The FPCCI former president observed that besides increasing exports and controlling imports the government will have to take administrative measures, as a large demand of cash dollars are seen in the market. He argued that this devaluation of the currency was dictated by the IMF through prior actions and it has nothing to do with macroeconomic fundamentals.
He said that there was a complete breakdown of economic policymaking, as the country’s fiscal policy had become subservient to monetary and exchange rate policies.
He said that the monetary tightening and exchange rate depreciation resulted in higher inflation, public debt and debt servicing. The empirical evidence showed that the one percent monetary tightening hiked the inflationary pressure by 1.3 percent in the case of Pakistan, he added.

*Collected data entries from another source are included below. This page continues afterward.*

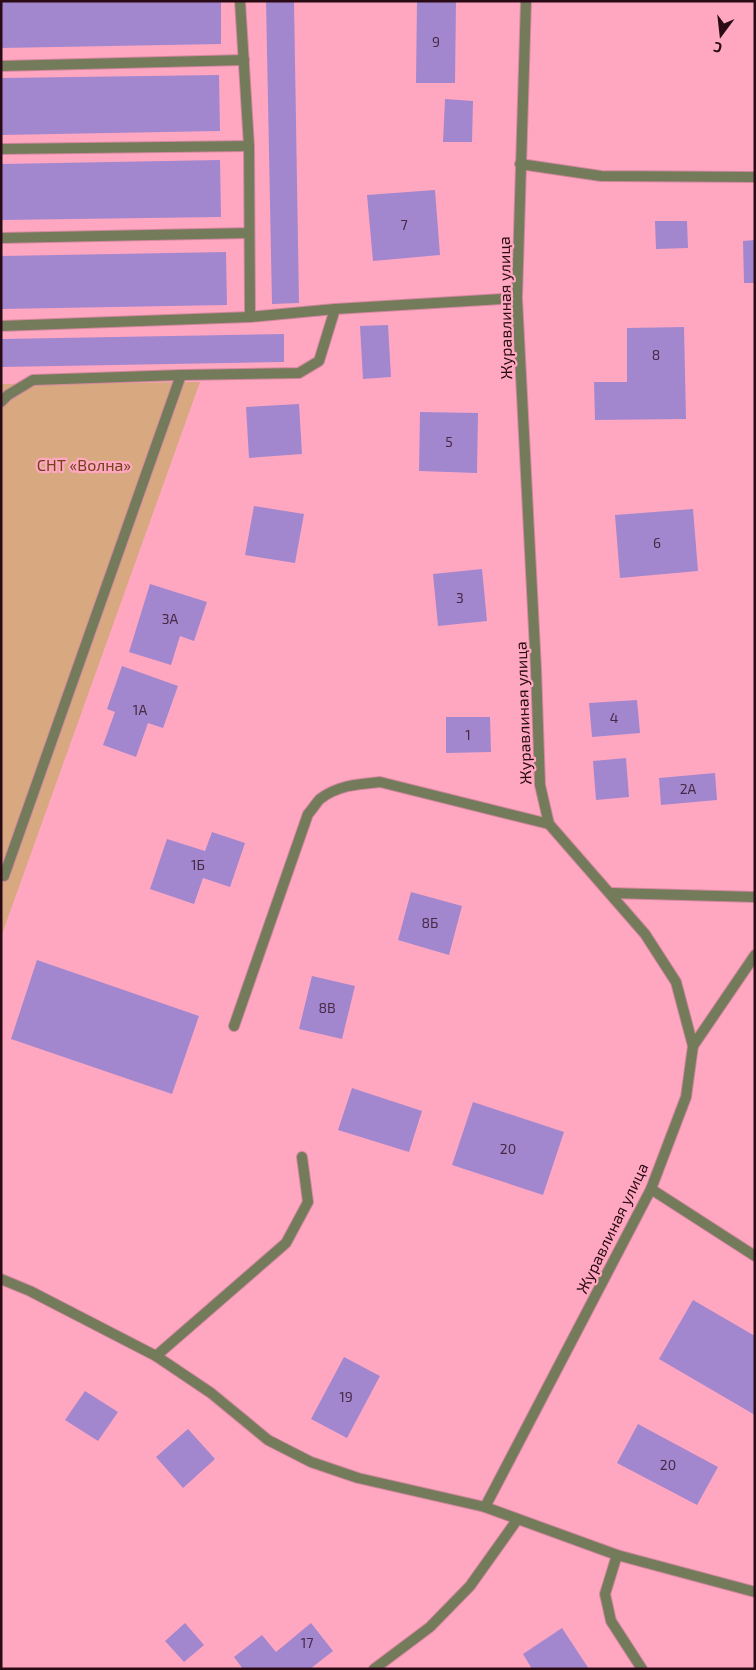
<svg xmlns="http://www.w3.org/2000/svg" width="756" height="1670" font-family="'Exo 2',sans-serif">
<rect width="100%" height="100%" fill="#ffa7c1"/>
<path fill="#d8a881" d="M200,382L1,937V384Z"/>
<g fill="#a287cf">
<path d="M1,1H221V44L1,48Z"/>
<path d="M266,1H294L299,303L272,304Z"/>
<path d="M417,1H456L455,83H416Z"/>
<path d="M219,75L220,131L1,135V78Z"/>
<path d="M445,99L473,101L472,142H443Z"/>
<path d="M220,160L221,217L1,220V164Z"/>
<path d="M435,190L440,255L373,261L367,195Z"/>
<path d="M655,221H687L688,248L656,249Z"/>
<path d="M755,240V283H744L743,241Z"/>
<path d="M226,252L227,305L1,309V256Z"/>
<path d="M388,325L391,377L363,379L360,326Z"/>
<path d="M684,327L686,419L595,420L594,382H627V328Z"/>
<path d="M284,334V362L1,367V339Z"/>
<path d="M299,404L302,454L249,458L246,407Z"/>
<path d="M420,412L478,413L477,473L419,471Z"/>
<path d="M254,506L304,514L295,563L245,555Z"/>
<path d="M693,509L698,571L620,578L615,515Z"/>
<path d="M482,569L487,621L438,626L433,574Z"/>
<path d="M150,584L207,602L194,641L180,636L171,665L129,652Z"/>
<path d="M122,666L178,686L163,728L148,723L136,757L103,745L115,712L107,709Z"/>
<path d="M637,700L640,733L592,737L589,703Z"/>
<path d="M446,717H490L491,752L446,753Z"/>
<path d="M626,758L629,797L596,800L593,761Z"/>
<path d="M715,773L717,800L661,805L659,778Z"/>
<path d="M212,832L245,843L230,887L203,878L194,904L150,889L167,839L205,851Z"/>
<path d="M411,892L462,906L449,955L398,940Z"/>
<path d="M37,960L199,1016L172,1094L11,1039Z"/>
<path d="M312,976L355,986L342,1039L299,1029Z"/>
<path d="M352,1088L422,1111L409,1152L338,1130Z"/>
<path d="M473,1102L564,1132L543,1195L452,1165Z"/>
<path d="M693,1300L755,1336V1415L659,1359Z"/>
<path d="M344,1357L380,1376L347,1438L311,1419Z"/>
<path d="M85,1391L118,1412L98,1441L65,1420Z"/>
<path d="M638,1424L718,1467L697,1505L617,1463Z"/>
<path d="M188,1429L215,1459L183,1488L156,1457Z"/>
<path d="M185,1623L204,1645L184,1662L165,1641Z"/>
<path d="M311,1623L333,1651L310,1669H243L234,1657L262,1635L276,1652Z"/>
<path d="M562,1628L589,1669H532L523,1654Z"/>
</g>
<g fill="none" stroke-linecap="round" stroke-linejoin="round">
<defs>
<g id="lane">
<path d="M240,1L249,146L250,317"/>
<path d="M1,66L244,60"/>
<path d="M1,149L249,146"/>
<path d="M1,238L249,233"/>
<path d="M1,326L250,317L335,309"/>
<path d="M4,876L181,375"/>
<path d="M610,893L755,897"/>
<path d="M234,1026L308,814C312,810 316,803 320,799C338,785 359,784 380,782L549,824"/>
<path d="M693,1046L755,955"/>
<path d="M651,1189L755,1256"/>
<path d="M156,1356L286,1243L308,1202L302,1157"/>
</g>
<g id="street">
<path d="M520,164L601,176L755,177"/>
<path d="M1,402L8,395L33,380L181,375L299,373L319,361L335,309L517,298"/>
<path d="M1,1279L30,1291L156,1356L211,1393L268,1440L311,1462L358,1478L485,1507L617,1555L755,1592"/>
<path d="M485,1507L651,1189L686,1097L693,1046L676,982L645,934L549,824L540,785L536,669L517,298L526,1"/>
<path d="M617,1555L605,1594L611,1621L642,1669"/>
<path d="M374,1669L430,1627L470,1586L517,1520"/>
</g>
</defs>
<use href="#lane" stroke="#d4889f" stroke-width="12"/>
<use href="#street" stroke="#d4889f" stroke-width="12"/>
<use href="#lane" stroke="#737b5b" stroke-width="10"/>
<use href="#street" stroke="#737b5b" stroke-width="10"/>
</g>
<g text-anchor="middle" stroke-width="4.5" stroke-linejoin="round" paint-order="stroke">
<g font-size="14" fill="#472944">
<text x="436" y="47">9</text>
<text x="404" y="230">7</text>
<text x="656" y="360">8</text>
<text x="449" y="447">5</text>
<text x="657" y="548">6</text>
<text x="460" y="603">3</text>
<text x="170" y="624">3А</text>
<text x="140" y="715">1А</text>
<text x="614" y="723">4</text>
<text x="468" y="740">1</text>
<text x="688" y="794">2А</text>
<text x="198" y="870">1Б</text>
<text x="430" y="928">8Б</text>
<text x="327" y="1013">8В</text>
<text x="508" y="1154">20</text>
<text x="346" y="1402">19</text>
<text x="668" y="1470">20</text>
<text x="307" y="1648">17</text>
</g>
<g font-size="16" fill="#290a15" stroke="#ffa7c1">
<text transform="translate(505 308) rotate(-91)" y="6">Журавлиная улица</text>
<text transform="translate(523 713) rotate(-92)" y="6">Журавлиная улица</text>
<text transform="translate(612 1228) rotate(-64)" y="6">Журавлиная улица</text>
</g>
<g font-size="16" fill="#714316" stroke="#ffa7c1">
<text x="84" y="471">СНТ «Волна»</text>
</g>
</g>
<rect width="756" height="1670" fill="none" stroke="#290a15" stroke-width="5"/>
<g transform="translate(721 35) rotate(195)" stroke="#ffa7c1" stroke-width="4" paint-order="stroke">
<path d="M0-4L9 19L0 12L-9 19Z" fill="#290a15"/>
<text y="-8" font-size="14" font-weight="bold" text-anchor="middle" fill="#290a15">С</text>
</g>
</svg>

The government needs to devise a strategy on war-footing to increase foreign investment in Pakistan so as to stop the upward trajectory of the dollar, he added.
The rupee during through the whole year remained uncertain, as the uncertainty pertaining to the IMF program was causing pressure on the Pakistani rupee while the country’s foreign exchange reserves have also declined, which was another source of concern for investors, he said.
He added that the SBP’s move to impose fines on exporters delaying receipt of payments proved ineffective. While demanding a clear roadmap for the revival of economy, the BMP Chairman termed the country’s financial crisis as a nerve-shattering for trade and industry.
There was a consensus among the business community that there was a lack of coherence in the government policies and things on economic front went shaky instead of moving for the last several months.